= United Nations Peace Memorial Hall =

Memorial in Busan, Gyeongnam, South Korea

United Nations Peace Memorial Hall

The United Nations Peace Memorial (also, UN Peace Memorial or United Nations Peace Memorial; ) is a memorial in Busan, Gyeongnam, Korea. As an affiliated organisation of the Ministry of Patriots and Veterans Affairs, the United Nations Peace Memorial was established on November 11th, 2014, in order to pay respects to the soldiers of the UN Forces who sacrificed their lives to protect and defend the freedom and peace in Korea.

The Memorial features three permanent exhibitions: The Korean War Room – covering the outbreak of the war to the signing of the armistice, depicting key events such as the Busan Port (Pusan Port), Battle of the Pusan Perimeter, Incheon Operation (Operation Chromite) and the Iron Triangle (Korea).

The UN Allied Nations Room – showcasing artefacts and stories from the 16 combat support countries and 6 medical support countries, highlighting the bravery of typically young soldiers.

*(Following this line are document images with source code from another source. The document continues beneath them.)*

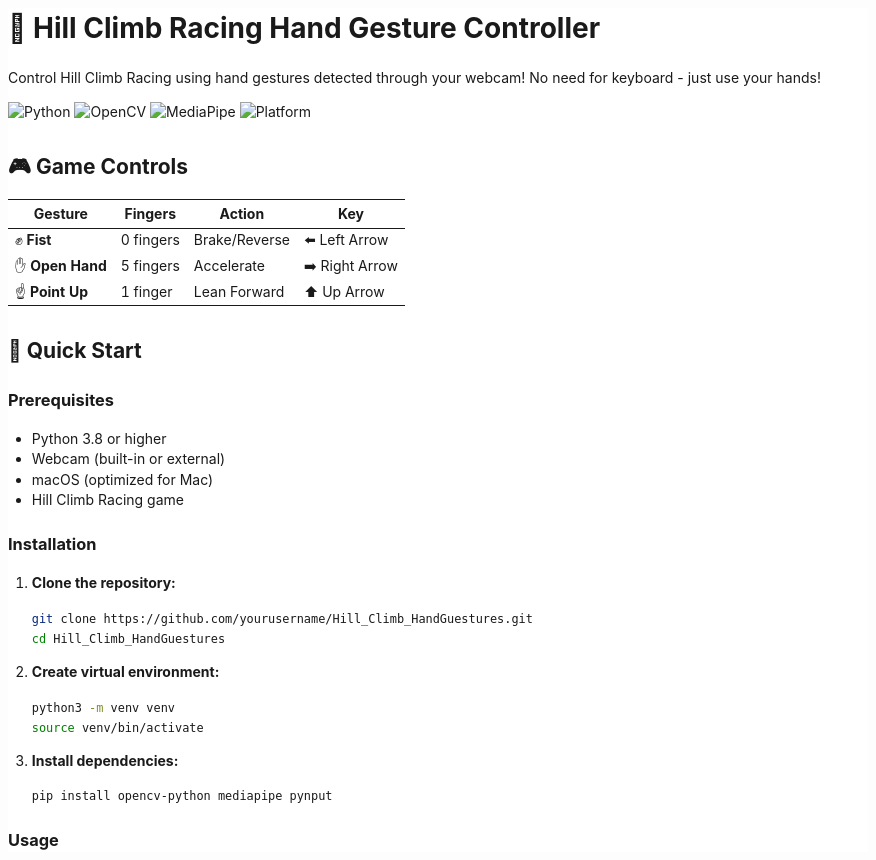 # 🏁 Hill Climb Racing Hand Gesture Controller

Control Hill Climb Racing using hand gestures detected through your webcam! No need for keyboard - just use your hands!

![Python](https://img.shields.io/badge/Python-3.8+-blue.svg)
![OpenCV](https://img.shields.io/badge/OpenCV-4.12.0-green.svg)
![MediaPipe](https://img.shields.io/badge/MediaPipe-0.10.9-orange.svg)
![Platform](https://img.shields.io/badge/Platform-macOS-lightgrey.svg)

## 🎮 Game Controls

| Gesture | Fingers | Action | Key |
|---------|---------|--------|-----|
| ✊ **Fist** | 0 fingers | Brake/Reverse | ⬅️ Left Arrow |
| ✋ **Open Hand** | 5 fingers | Accelerate | ➡️ Right Arrow |
| ☝️ **Point Up** | 1 finger | Lean Forward | ⬆️ Up Arrow |

## 🚀 Quick Start

### Prerequisites
- Python 3.8 or higher
- Webcam (built-in or external)
- macOS (optimized for Mac)
- Hill Climb Racing game

### Installation

1. **Clone the repository:**
   ```bash
   git clone https://github.com/yourusername/Hill_Climb_HandGuestures.git
   cd Hill_Climb_HandGuestures
   ```

2. **Create virtual environment:**
   ```bash
   python3 -m venv venv
   source venv/bin/activate
   ```

3. **Install dependencies:**
   ```bash
   pip install opencv-python mediapipe pynput
   ```

### Usage
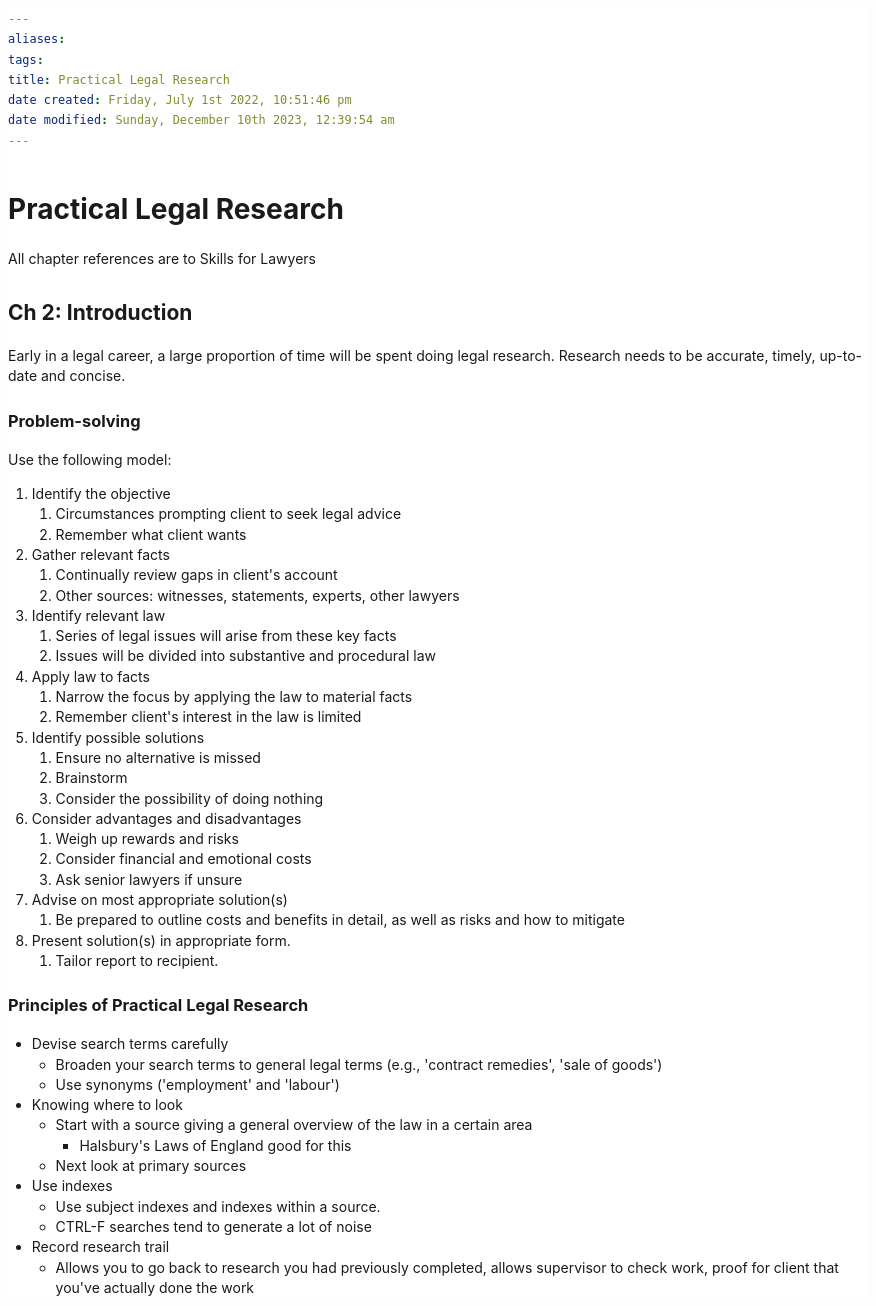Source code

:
 ```yaml
---
aliases: 
tags: 
title: Practical Legal Research
date created: Friday, July 1st 2022, 10:51:46 pm
date modified: Sunday, December 10th 2023, 12:39:54 am
---
```


# Practical Legal Research

All chapter references are to Skills for Lawyers

## Ch 2: Introduction

Early in a legal career, a large proportion of time will be spent doing legal research. Research needs to be accurate, timely, up-to-date and concise.

### Problem-solving

Use the following model:

1. Identify the objective
	1. Circumstances prompting client to seek legal advice
	2. Remember what client wants
2. Gather relevant facts
	1. Continually review gaps in client's account
	2. Other sources: witnesses, statements, experts, other lawyers
3. Identify relevant law
	1. Series of legal issues will arise from these key facts
	2. Issues will be divided into substantive and procedural law
4. Apply law to facts
	1. Narrow the focus by applying the law to material facts
	2. Remember client's interest in the law is limited
5. Identify possible solutions
	1. Ensure no alternative is missed
	2. Brainstorm
	3. Consider the possibility of doing nothing
6. Consider advantages and disadvantages
	1. Weigh up rewards and risks
	2. Consider financial and emotional costs
	3. Ask senior lawyers if unsure
7. Advise on most appropriate solution(s)
	1. Be prepared to outline costs and benefits in detail, as well as risks and how to mitigate
8. Present solution(s) in appropriate form.
	1. Tailor report to recipient.

### Principles of Practical Legal Research

- Devise search terms carefully
	- Broaden your search terms to general legal terms (e.g., 'contract remedies', 'sale of goods')
	- Use synonyms ('employment' and 'labour')
- Knowing where to look
	- Start with a source giving a general overview of the law in a certain area
		- Halsbury's Laws of England good for this
	- Next look at primary sources
- Use indexes
	- Use subject indexes and indexes within a source.
	- CTRL-F searches tend to generate a lot of noise
- Record research trail
	- Allows you to go back to research you had previously completed, allows supervisor to check work, proof for client that you've actually done the work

The UN Peace Room – tracing the formation of the UN, its peacekeeping efforts, ongoing global missions, and South Korea's participation in UN peace operations. In addition to these permanent exhibitions, the Memorial also hosts special exhibitions, including themed displays.

==Founding and overview==

The Memorial opened in 2014 and cost over 25 million won (23.9 million USD) to build. The Memorial is 5 stories and over 8336 square meters. It also contains many artifacts from the war.